Daily Archives: March 15, 2012

Object biography #3: A female figurine from the ‘Magician’s tomb’ (Acc. No. 1790)

Ramesseum figurine 1790

Acc. no. 1790 © Paul Cliff

This wooden figurine (20.2 cm high) is among Manchester Museum’s most discussed Egyptian objects. It represents a naked female, with the face of a lion and two movable arms, attached with pegs. In each hand she holds serpents made of metal. The figurine is just one piece from an intriguing group found amidst debris at the bottom of a late Middle Kingdom (c. 1773-1650 BC) shaft burial known as the ‘Ramesseum tomb.’ This name derived from the location of the shaft at the rear of what later became the mortuary temple of Ramesses II. Many of the other objects from the tomb are also in the Manchester collection.

Between 1885 and 1886, W. M. Flinders Petrie and James Quibell discovered and cleared the shaft. The tomb’s contents included ivory protective ‘wands’, ivory clappers, model food offerings, and female fertility figurines. In association – but not connected for sure – with these was found a box containing 118 reed pens (Acc. No. 1882) and a large number of texts written on papyrus.

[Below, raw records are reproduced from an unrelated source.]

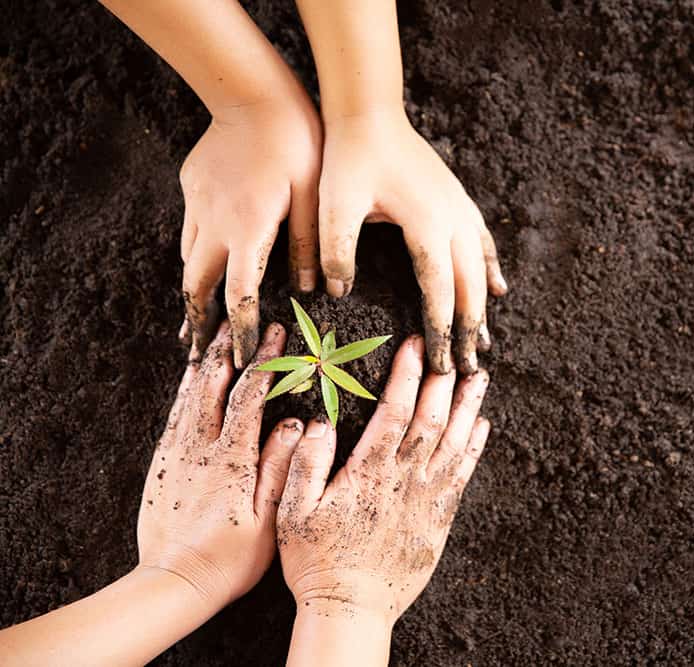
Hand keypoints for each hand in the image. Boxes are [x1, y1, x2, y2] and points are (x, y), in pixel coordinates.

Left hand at [139, 321, 303, 607]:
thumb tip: (296, 423)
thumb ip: (279, 467)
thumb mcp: (268, 519)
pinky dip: (184, 390)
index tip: (277, 335)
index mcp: (231, 459)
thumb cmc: (230, 558)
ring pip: (190, 396)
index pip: (249, 395)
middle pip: (215, 386)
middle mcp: (200, 449)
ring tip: (217, 335)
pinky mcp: (164, 464)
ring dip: (206, 362)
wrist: (175, 582)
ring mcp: (178, 454)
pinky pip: (174, 416)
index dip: (264, 361)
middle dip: (231, 350)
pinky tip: (191, 377)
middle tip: (242, 321)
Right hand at [179, 94, 321, 367]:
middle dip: (197, 324)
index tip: (238, 359)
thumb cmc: (296, 142)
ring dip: (192, 292)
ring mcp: (198, 204)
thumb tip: (314, 288)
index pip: (239, 295)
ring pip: (188, 260)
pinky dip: (196, 255)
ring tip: (195, 322)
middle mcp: (214, 224)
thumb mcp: (313, 197)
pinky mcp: (192, 186)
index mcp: (247, 231)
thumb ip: (310, 244)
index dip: (238, 331)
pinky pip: (191, 230)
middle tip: (198, 357)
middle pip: (196, 286)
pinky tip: (205, 263)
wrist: (253, 91)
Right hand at [277, 335, 490, 625]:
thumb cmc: (316, 559)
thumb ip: (305, 464)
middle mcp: (404, 480)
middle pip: (432, 419)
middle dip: (444, 380)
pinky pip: (463, 475)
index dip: (407, 375)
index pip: (394, 411)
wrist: (351, 607)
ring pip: (455, 442)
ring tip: (480, 377)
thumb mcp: (293, 510)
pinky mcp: (439, 518)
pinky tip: (482, 426)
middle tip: (455, 350)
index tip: (414, 346)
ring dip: (468, 407)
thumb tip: (317, 422)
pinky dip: (474, 448)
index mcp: (368, 472)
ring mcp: (426, 499)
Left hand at [312, 106, 506, 374]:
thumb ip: (336, 249)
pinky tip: (498, 289)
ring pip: (481, 269)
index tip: (443, 364)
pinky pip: (483, 244)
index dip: (441, 331)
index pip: (440, 292)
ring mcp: (460, 209)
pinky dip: (491, 270)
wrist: (370, 112)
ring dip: (482, 308)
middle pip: (469, 288)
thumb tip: (338, 291)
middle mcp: (453, 220)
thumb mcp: (334, 204)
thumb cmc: (349, 157)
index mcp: (428, 226)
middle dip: (468, 330)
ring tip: (485, 342)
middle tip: (468, 368)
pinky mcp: (457, 200)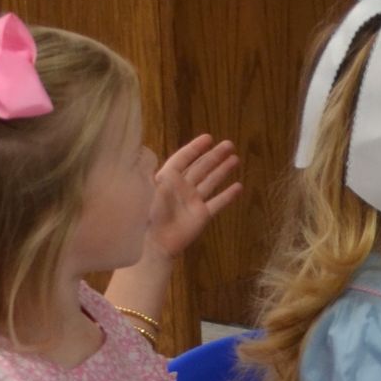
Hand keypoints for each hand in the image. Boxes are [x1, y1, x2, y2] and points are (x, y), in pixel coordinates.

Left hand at [146, 134, 241, 258]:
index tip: (209, 137)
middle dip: (214, 156)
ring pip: (211, 181)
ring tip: (235, 159)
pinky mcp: (202, 215)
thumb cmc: (148, 215)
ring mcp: (193, 201)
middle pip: (201, 167)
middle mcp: (182, 187)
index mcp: (167, 179)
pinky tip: (239, 186)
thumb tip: (141, 149)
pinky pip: (217, 203)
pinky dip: (228, 195)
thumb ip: (146, 170)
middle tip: (229, 144)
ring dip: (223, 170)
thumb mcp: (144, 189)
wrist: (155, 243)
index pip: (183, 159)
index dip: (195, 148)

These are known as the ‘Ramesseum papyri’ and are held in the British Museum and other institutions. Information on this fascinating set of documents has now been made accessible by the BM’s Richard Parkinson in an online research catalogue on the museum’s website. The papyri contain largely magico-medical texts, but also literary compositions together with an onomasticon, hymns, and rituals. This unusual collection of evidence suggests the tomb belonging to a skilled, literate individual who used objects such as our wooden figurine in performance. A lector priest – or ‘magician’ – is commonly assumed, hence the burial became known as the ‘magician’s tomb’.

Pens from the Ramesseum tomb box (Acc. no. 1882)

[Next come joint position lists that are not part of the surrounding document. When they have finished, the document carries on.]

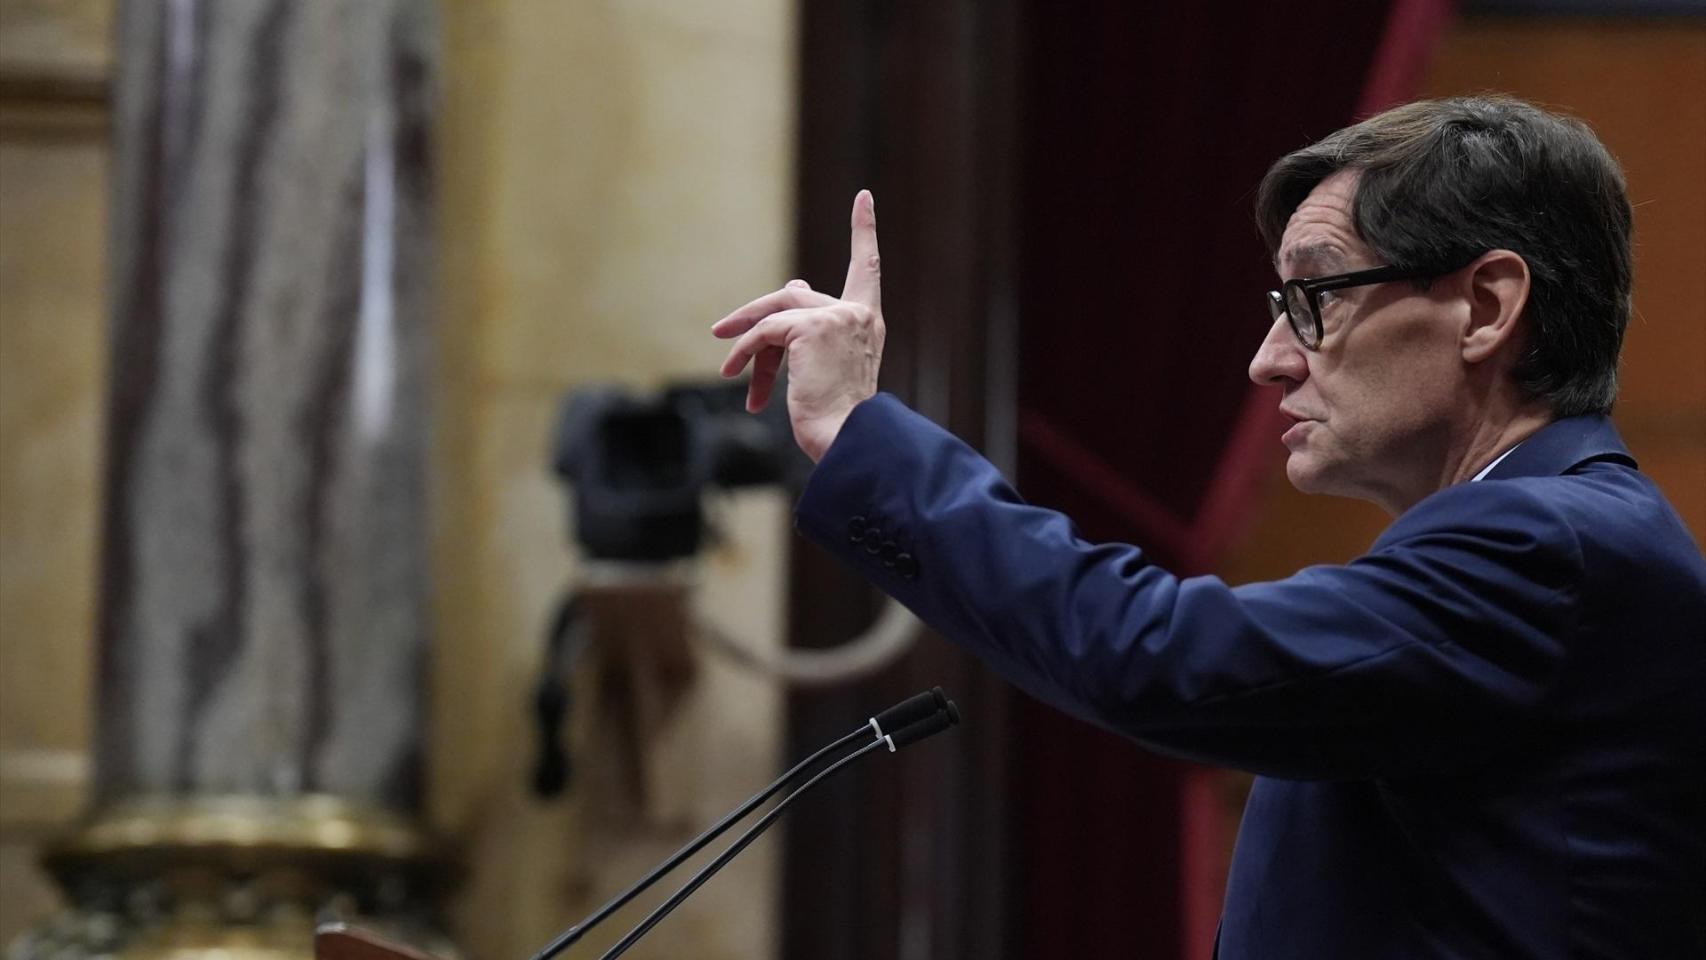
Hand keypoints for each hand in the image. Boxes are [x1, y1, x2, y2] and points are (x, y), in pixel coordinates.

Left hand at [713, 190, 884, 461]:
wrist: (846, 439)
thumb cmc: (836, 416)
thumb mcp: (825, 364)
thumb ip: (810, 324)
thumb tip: (797, 282)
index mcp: (868, 324)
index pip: (867, 268)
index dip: (864, 230)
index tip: (863, 198)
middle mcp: (857, 315)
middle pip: (796, 297)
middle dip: (756, 316)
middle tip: (723, 333)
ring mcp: (836, 318)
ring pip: (776, 314)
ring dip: (745, 339)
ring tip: (728, 369)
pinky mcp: (811, 329)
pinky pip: (765, 333)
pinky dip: (744, 353)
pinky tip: (736, 376)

Pens from the Ramesseum tomb box (Acc. no. 1882)

The Ramesseum group is of special importance because, collectively, it suggests a social context for the use of objects and texts together in performance. Could these have belonged to a literate, ritual expert – a practitioner of magic – in the late Middle Kingdom? These issues will be explored using Manchester’s Ramesseum objects in the new Egyptian World gallery.

Acc. No. 1790 is certainly one of the most well-published pieces in the collection (her entry in our digital catalogue has 19 images – while many have none!). She is often used to illustrate the practice of ritual and magic – though no one is quite sure how she ‘worked’. That the figurine was used is indicated by signs of alteration to fit the feet into a base. Does she actually represent a deity, or wear a mask? Which divine face is it: female version of the lion-headed dwarf gods Bes or Aha? And are the serpents she grasps – thus rendering them harmless and under her control – the same as the snake ‘wand’, now in the Fitzwilliam, found entangled with hair in the Ramesseum tomb? She raises many more questions than she answers.1790 nude female figurine

I recently discussed the meaning of the figurine with some Manchester University anthropology students examining the archaeological evidence of ritual. One of the group inferred a sexual connotation to the figure’s nudity, but was rebuffed by a colleague who thought this an imposition of a modern, Western perspective. While there is plentiful evidence from Pharaonic Egypt for nude female fertility figurines, including several from the ‘Magician’s’ tomb’, 1790 does not fit easily into this category.

It is, I think, important for Egyptologists and museum professionals to admit to the limits of our knowledge when examining objects. While we can offer educated guesses based on comparable material and cultural context, admitting uncertainty about an object’s function ought not to be taboo. 1790 and its findspot in the Ramesseum tomb group offer a more tantalising glimpse than most.